November 30, 2023By Lisa M. Baumhardt, Senior Medical Device Regulation Expert

In October 2021, FDA and MHRA (United Kingdom’s Medicines and Healthcare products Regulatory Agency) jointly developed 10 guiding principles for the development of Good Machine Learning Practice (GMLP) with the goal of promoting “safe, effective, and high-quality medical devices” that are based on Artificial Intelligence/Machine Learning (AI/ML) technologies.  Guiding Principle 10 focused on monitoring the performance of the models and managing re-training risks.  It stated:

Deployed models have the capability to be monitored in “real world” use with a focus on maintained or improved safety and performance.  Additionally, when models are periodically or continually trained after deployment, there are appropriate controls in place to manage risks of overfitting, unintended bias, or degradation of the model (for example, dataset drift) that may impact the safety and performance of the model as it is used by the Human-AI team.

Since that time, FDA issued a draft guidance for predetermined change control plans (PCCPs) for Artificial Intelligence/Machine Learning (AI/ML) software functions.  See our prior blog post on the topic here.  FDA announced that FDA, Health Canada, and MHRA are jointly publishing guiding principles for PCCPs for AI/ML devices to help stakeholders when developing solutions for these countries.

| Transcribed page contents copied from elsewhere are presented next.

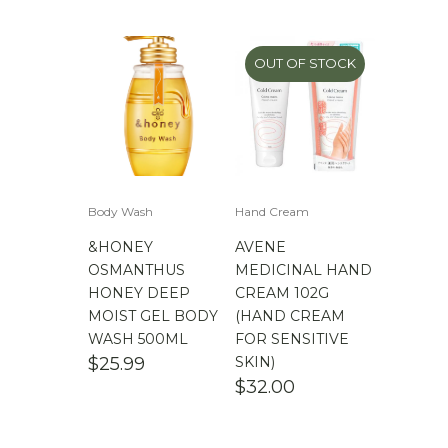
$
100.00
-
$
200.00
OUT OF STOCK
Body Wash
Hand Cream
&HONEY
AVENE
OSMANTHUS
MEDICINAL HAND
HONEY DEEP
CREAM 102G
MOIST GEL BODY
(HAND CREAM
WASH 500ML
FOR SENSITIVE
$
25.99
SKIN)
$
32.00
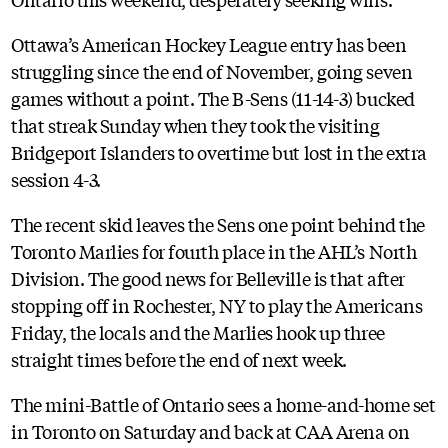
Ottawa’s American Hockey League entry has been
struggling since the end of November, going seven
games without a point. The B-Sens (11-14-3) bucked
that streak Sunday when they took the visiting
Bridgeport Islanders to overtime but lost in the extra
session 4-3.
The recent skid leaves the Sens one point behind the
Toronto Marlies for fourth place in the AHL’s North
Division. The good news for Belleville is that after
stopping off in Rochester, NY to play the Americans
Friday, the locals and the Marlies hook up three
straight times before the end of next week.
The mini-Battle of Ontario sees a home-and-home set
in Toronto on Saturday and back at CAA Arena on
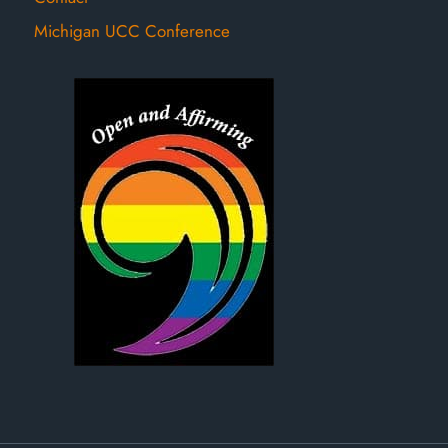
Michigan UCC Conference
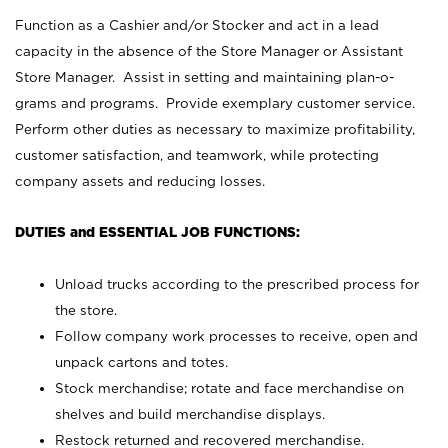
Function as a Cashier and/or Stocker and act in a lead
capacity in the absence of the Store Manager or Assistant
Store Manager. Assist in setting and maintaining plan-o-
grams and programs. Provide exemplary customer service.
Perform other duties as necessary to maximize profitability,
customer satisfaction, and teamwork, while protecting
company assets and reducing losses.
DUTIES and ESSENTIAL JOB FUNCTIONS:
Unload trucks according to the prescribed process for
the store.
Follow company work processes to receive, open and
unpack cartons and totes.
Stock merchandise; rotate and face merchandise on
shelves and build merchandise displays.
Restock returned and recovered merchandise.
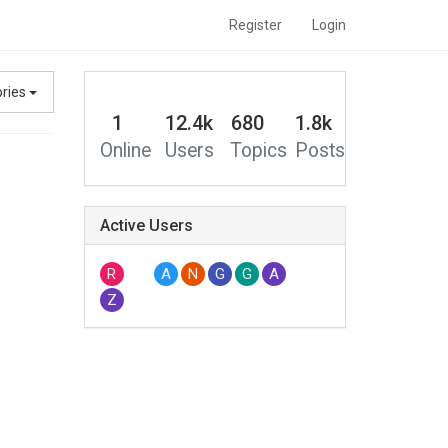
Register
Login
ories
1
12.4k
680
1.8k
Online
Users
Topics
Posts
Active Users
R
A
N
G
G
A
Z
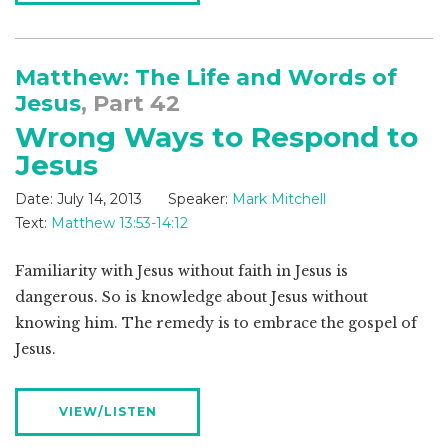
Matthew: The Life and Words of
Jesus
, Part 42
Wrong Ways to Respond to
Jesus
Date:
July 14, 2013
Speaker:
Mark Mitchell
Text:
Matthew 13:53-14:12
Familiarity with Jesus without faith in Jesus is
dangerous. So is knowledge about Jesus without
knowing him. The remedy is to embrace the gospel of
Jesus.
VIEW/LISTEN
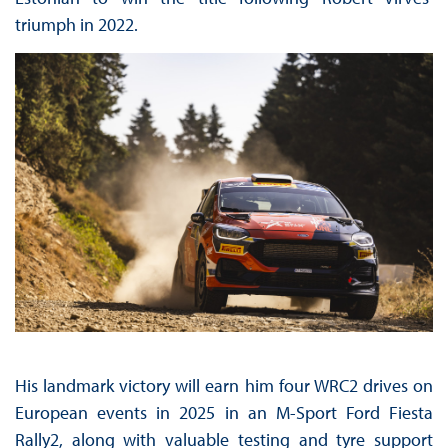
triumph in 2022.
His landmark victory will earn him four WRC2 drives on
European events in 2025 in an M-Sport Ford Fiesta
Rally2, along with valuable testing and tyre support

Five guiding principles were identified for PCCPs and relate to being focused, risk-based, evidence-based, transparent, and taking into consideration total product lifecycle management.

Focused and Bounded

This guiding principle recommends that the PCCP describe a specific planned change that is consistent with the claimed intended use and intended purpose of the Machine Learning Medical Device (MLMD).  The plan should identify the methods for verifying and validating the change.  If the change does not meet specified performance criteria, it will not be implemented under the PCCP.


This guiding principle ensures risk management principles are used to evaluate the individual and cumulative changes over the life of the device.

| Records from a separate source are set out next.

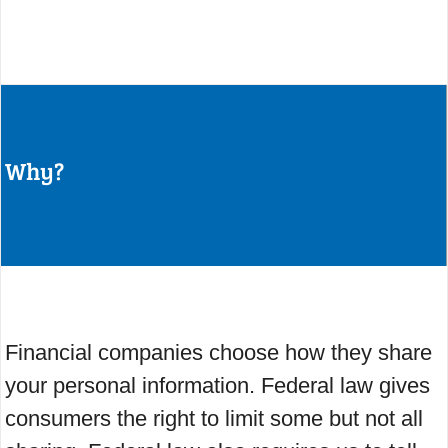
Why?
Financial companies choose how they share
your personal information. Federal law gives
consumers the right to limit some but not all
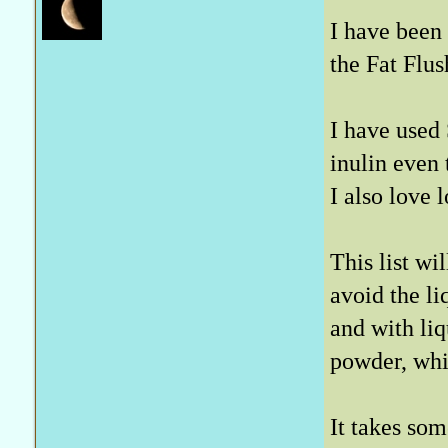
I have been 
the Fat Flu
I have used 
inulin even
I also love
This list wil
avoid the li
and with liq
powder, whi
It takes so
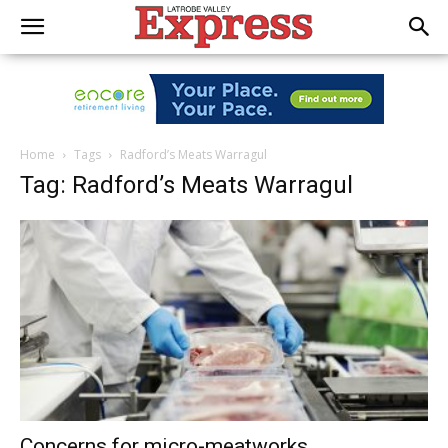
Home
Tags
Radford’s Meats Warragul
Tag: Radford’s Meats Warragul
Concerns for micro-meatworks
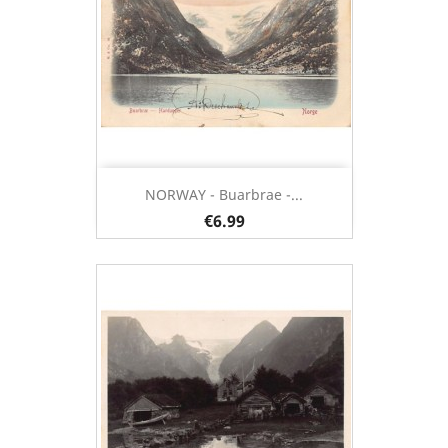
NORWAY - Buarbrae -...
€6.99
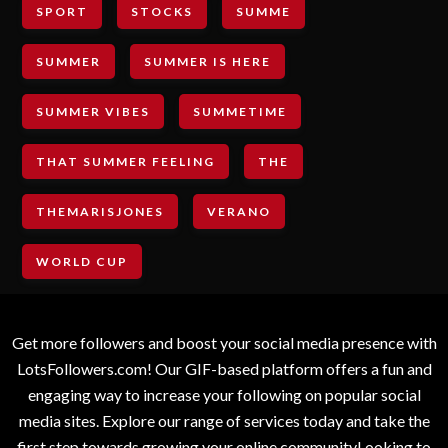
SPORT
STOCKS
SUMME
SUMMER
SUMMER IS HERE
SUMMER VIBES
SUMMETIME
THAT SUMMER FEELING
THE
THEMARISJONES
VERANO
WORLD CUP
Get more followers and boost your social media presence with
LotsFollowers.com! Our GIF-based platform offers a fun and
engaging way to increase your following on popular social
media sites. Explore our range of services today and take the
first step towards growing your online communityLooking to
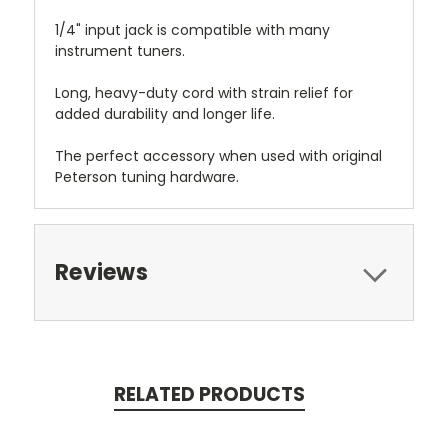
1/4" input jack is compatible with many
instrument tuners.
Long, heavy-duty cord with strain relief for
added durability and longer life.
The perfect accessory when used with original
Peterson tuning hardware.
Reviews
RELATED PRODUCTS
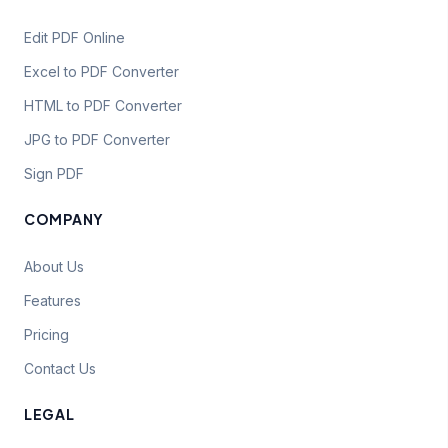
Edit PDF Online
Excel to PDF Converter
HTML to PDF Converter
JPG to PDF Converter
Sign PDF
COMPANY
About Us
Features
Pricing
Contact Us
LEGAL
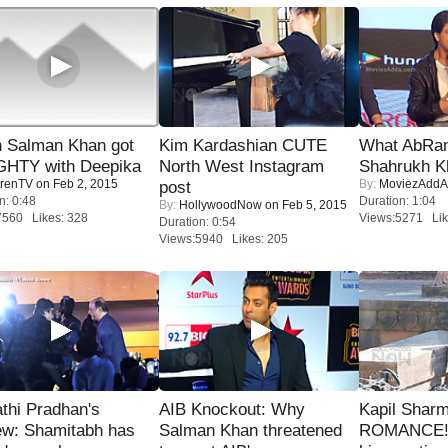
 Salman Khan got
Kim Kardashian CUTE
What AbRam 
HTY with Deepika
North West Instagram
Shahrukh K
renTV
on Feb 2, 2015
By:
MoviezAddA
post
n: 0:48
Duration: 1:04
By:
HollywoodNow
on Feb 5, 2015
7560 Likes: 328
Views:5271 Lik
Duration: 0:54
Views:5940 Likes: 205
thi Pradhan's
AIB Knockout: Why
Kapil Shar
ew: Shamitabh has
Salman Khan threatened
ROMANCE! 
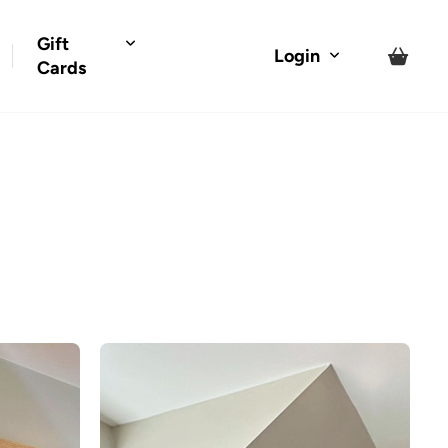
Gift
Login
Cards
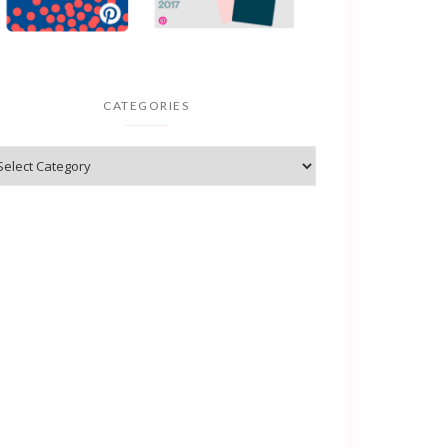
CATEGORIES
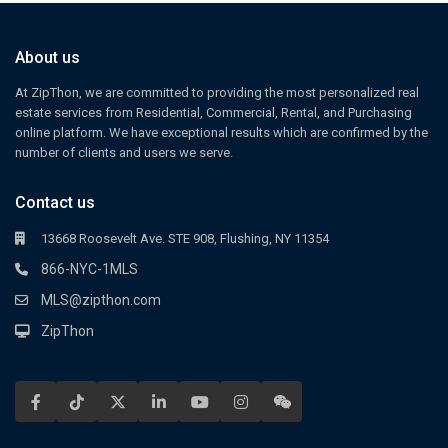
About us
At ZipThon, we are committed to providing the most personalized real
estate services from Residential, Commercial, Rental, and Purchasing
online platform. We have exceptional results which are confirmed by the
number of clients and users we serve.
Contact us
13668 Roosevelt Ave. STE 908, Flushing, NY 11354
866-NYC-1MLS
MLS@zipthon.com
ZipThon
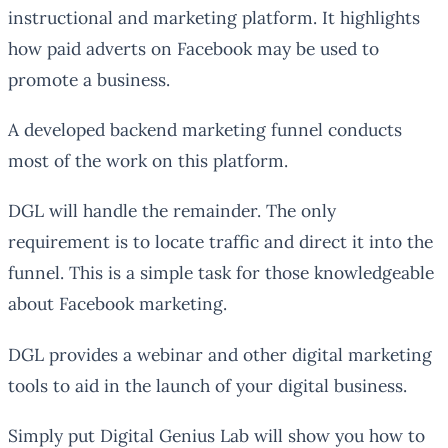
instructional and marketing platform. It highlights
how paid adverts on Facebook may be used to
promote a business.
A developed backend marketing funnel conducts
most of the work on this platform.
DGL will handle the remainder. The only
requirement is to locate traffic and direct it into the
funnel. This is a simple task for those knowledgeable
about Facebook marketing.
DGL provides a webinar and other digital marketing
tools to aid in the launch of your digital business.
Simply put Digital Genius Lab will show you how to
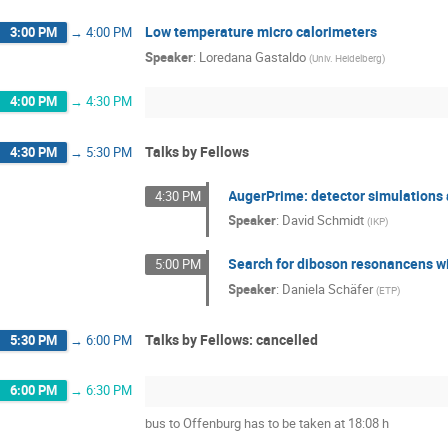
Low temperature micro calorimeters
3:00 PM
→
4:00 PM
Speaker
:
Loredana Gastaldo
(
Univ. Heidelberg
)
4:00 PM
→
4:30 PM
Talks by Fellows
4:30 PM
→
5:30 PM
AugerPrime: detector simulations 
4:30 PM
Speaker
:
David Schmidt
(
IKP
)
Search for diboson resonancens wit
5:00 PM
Speaker
:
Daniela Schäfer
(
ETP
)
Talks by Fellows: cancelled
5:30 PM
→
6:00 PM
6:00 PM
→
6:30 PM
bus to Offenburg has to be taken at 18:08 h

This guiding principle discusses the generation of evidence for the change.  Data should demonstrate the benefits of the change outweigh the risks and any risk identified are appropriately controlled and mitigated to ensure the device remains safety and effective.  The evidence used to measure the device’s performance should be scientifically and clinically justified, consistent with the level of risk for the proposed change.


This guiding principle calls for manufacturers to be transparent with users regarding the device performance before and after the implementation of the change.  Considerations include transparency regarding the data used to develop the change, comprehensive testing of the change, characterizing the performance of the device before and after the change, and plans in place for ongoing monitoring of device performance and communication of any unexpected changes in performance.

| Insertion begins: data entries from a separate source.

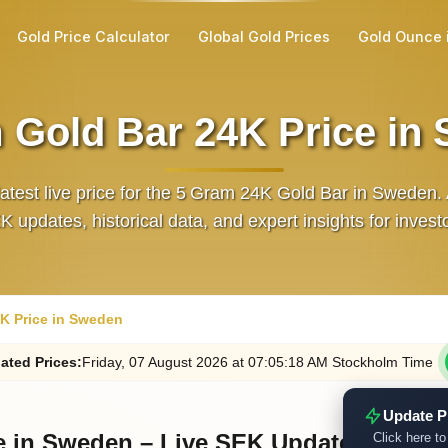
Gold Price Calculator
Global Gold Prices
Gold Ounce 
 Gold Bar 24K Price in
latest live price for the 5 Gram 24K Gold Bar in Sweden.
 updates, historical data, and expert insights for invest
K Price in Sweden
ated
Prices
:
Friday
, 07
August
2026
at
07:05
:18
AM
Stockholm Time
Update P
e in Sweden – Live SEK Updates
Click here to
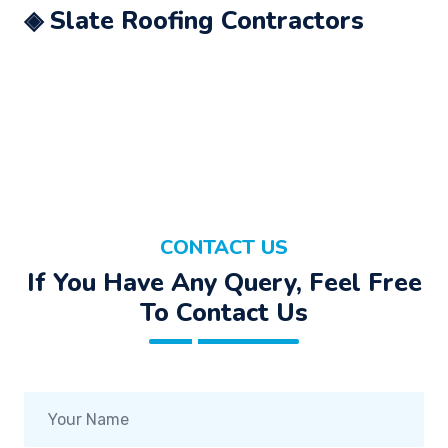
◈ Slate Roofing Contractors
CONTACT US
If You Have Any Query, Feel Free
To Contact Us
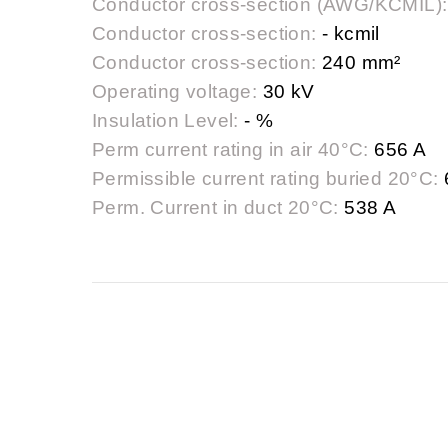
Conductor cross-section (AWG/KCMIL):
Conductor cross-section:
- kcmil
Conductor cross-section:
240 mm²
Operating voltage:
30 kV
Insulation Level:
- %
Perm current rating in air 40°C:
656 A
Permissible current rating buried 20°C:
Perm. Current in duct 20°C:
538 A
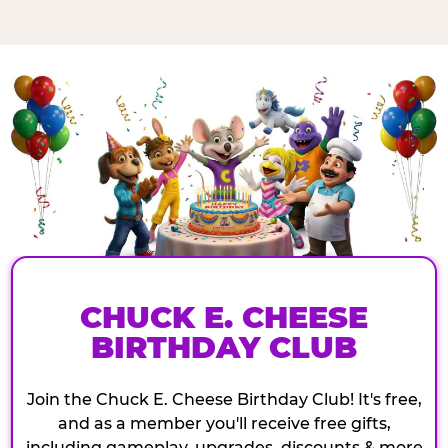
CHUCK E. CHEESE
BIRTHDAY CLUB
Join the Chuck E. Cheese Birthday Club! It's free,
and as a member you'll receive free gifts,
including gameplay, upgrades, discounts & more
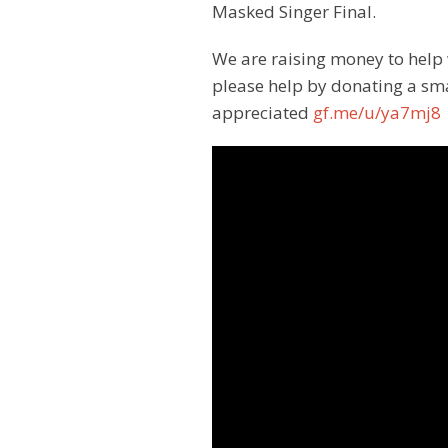
Masked Singer Final.
We are raising money to help 
please help by donating a sm
appreciated
gf.me/u/ya7mj8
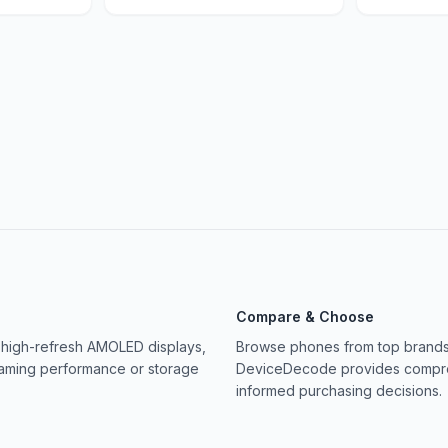
Compare & Choose
 high-refresh AMOLED displays,
Browse phones from top brands 
gaming performance or storage
DeviceDecode provides compreh
informed purchasing decisions.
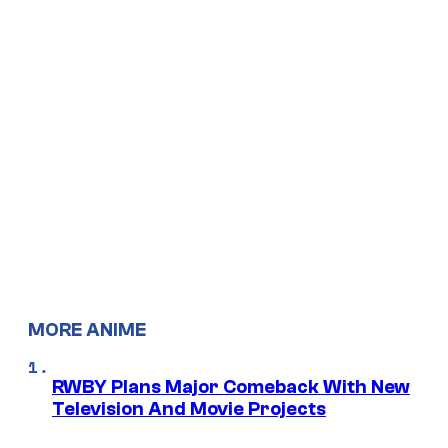
MORE ANIME
RWBY Plans Major Comeback With New
Television And Movie Projects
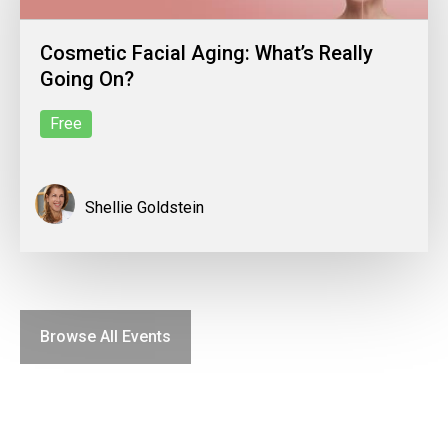
Cosmetic Facial Aging: What’s Really
Going On?
Free
Shellie Goldstein
Browse All Events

Total Product Lifecycle (TPLC)

This guiding principle reminds manufacturers that PCCPs and MLMD changes should be integrated into the lifecycle management of the device and be part of their existing quality system processes including but not limited to risk management and post market monitoring.

FDA considers these guiding principles as complimentary to their recent efforts around PCCPs including their proposed draft guidance on PCCPs. However, FDA’s draft guidance included more requirements around data management practices, re-training practices, and update procedures that are not included in these guiding principles.  Perhaps, that is why the Agency believes these guiding principles, although developed specifically for AI/ML devices, could apply to other devices when developing PCCPs.

A recent review of 510(k) summaries for AI/ML devices show very few have taken advantage of including a PCCPs as companies struggle to apply the recommendations in the draft guidance in a practical manner within their already established design change processes.  For those that have referenced a PCCPs, the 510(k) summaries do include a list of the specific modifications however the explanation of the PCCP itself is vague and high level, simply stating that the modifications will be controlled and implemented in a manner that assures the device is safety and effective, the modification will be analyzed against acceptance criteria which will demonstrate substantial equivalence, and labeling will be provided to the end users to inform them of the changes and characterize the performance. The 510(k) summaries also include details on the planned modification protocols, including an impact assessment to address requirements for data management.  It will be interesting to see how these principals are combined with FDA’s draft guidance in practice and whether this will accelerate the use of PCCPs or increase confusion for industry.